Currently: 102° | Complete forecast | Log in

Editorial: A history of waste

Sunday, April 8, 2007 | 7:29 a.m.

Federal audits show the government has lost track of billions of dollars appropriated for Iraq reconstruction and military projects. Fraud and mismanagement are blamed.

And as USA Today reported last week, even a company hired to account for such losses has failed to fulfill its obligations. Reviewer Management International of New York was hired by a U.S. contracting office in Baghdad to track more than $7.3 billion in lost Iraqi reconstruction funding and create a database that would help investigators track fraud. Stuart Bowen, Iraq reconstruction special investigator, had recommended developing such a database in the wake of an $8.6 million bid-rigging scheme in Iraq, USA Today reports.

Nearly two years later, RMI has failed to provide the database for which the government paid $1.5 million. A report released by Bowen's office at the end of January says RMI wasn't able to provide the database because it wasn't given adequate instructions until the end of its contract period, USA Today reports.

That is just the most recently revealed example in the history of poor management and outright fraud in the federal government's contracts with private entities , which have been hired to do everything from rebuilding Iraqi infrastructure to providing U.S. soldiers' meals.

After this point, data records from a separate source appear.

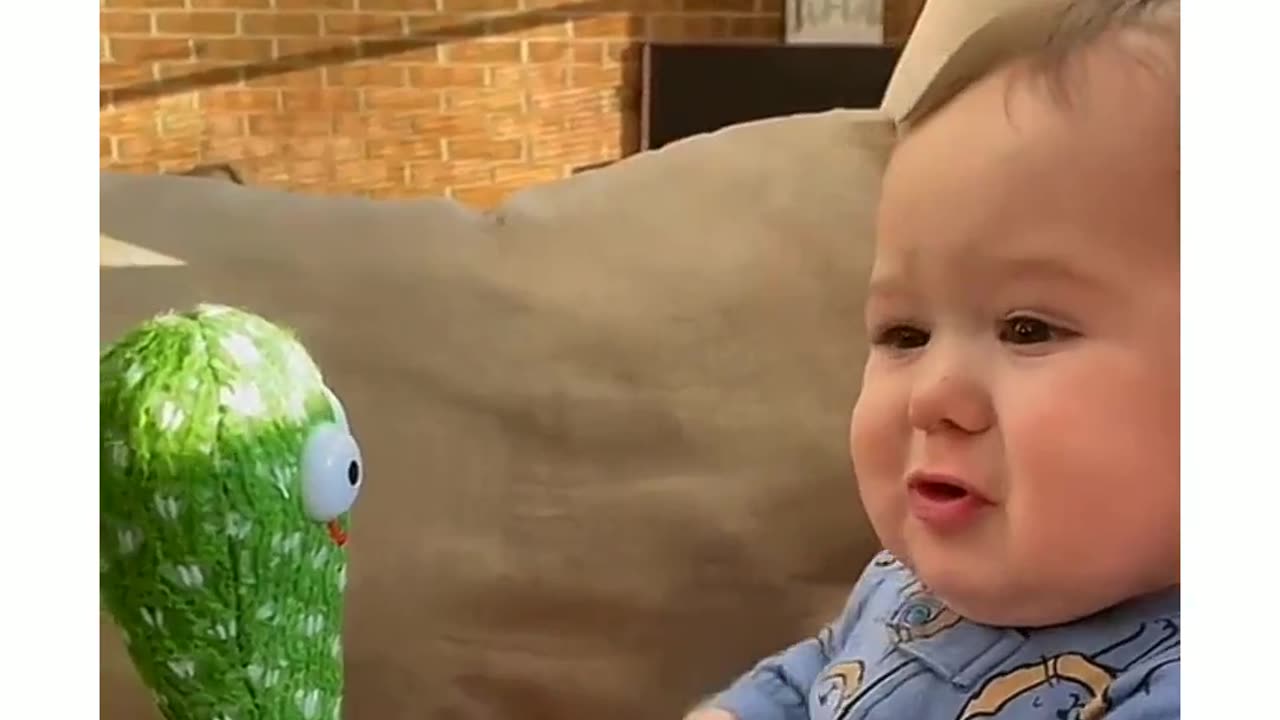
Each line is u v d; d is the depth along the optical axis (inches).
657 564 31.0
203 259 31.4
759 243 32.3
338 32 122.8
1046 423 22.5
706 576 31.0
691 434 31.3
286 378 19.5
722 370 31.5
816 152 33.3
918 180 24.3
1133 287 22.0
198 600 18.8
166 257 31.3
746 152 33.5
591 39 126.0
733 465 31.2
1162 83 22.3
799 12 118.7
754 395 31.5
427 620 30.4
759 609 31.1
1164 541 22.5
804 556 31.2
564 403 31.3
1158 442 22.0
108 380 18.9
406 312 31.5
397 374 31.2
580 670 30.6
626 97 127.1
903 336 25.1
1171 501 22.2
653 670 30.9
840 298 31.9
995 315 23.4
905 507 24.8
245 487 18.6
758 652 31.0
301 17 122.1
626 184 33.3
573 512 31.0
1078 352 22.4
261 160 122.9
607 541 30.9
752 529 31.0
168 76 120.5
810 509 31.3
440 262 31.9
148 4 119.3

Bowen's investigators also have discovered that U.S. officials lost track of $8.8 billion in Iraqi oil proceeds that had been transferred to Iraq's U.S.-led provisional government. Federal officials have spent close to $400 billion in taxpayer money on Iraq reconstruction efforts alone and have lost track of large portions of it. It is no wonder that Congress now balks at throwing billions more at President Bush's failing war, with, as Bush demanded, "no strings attached."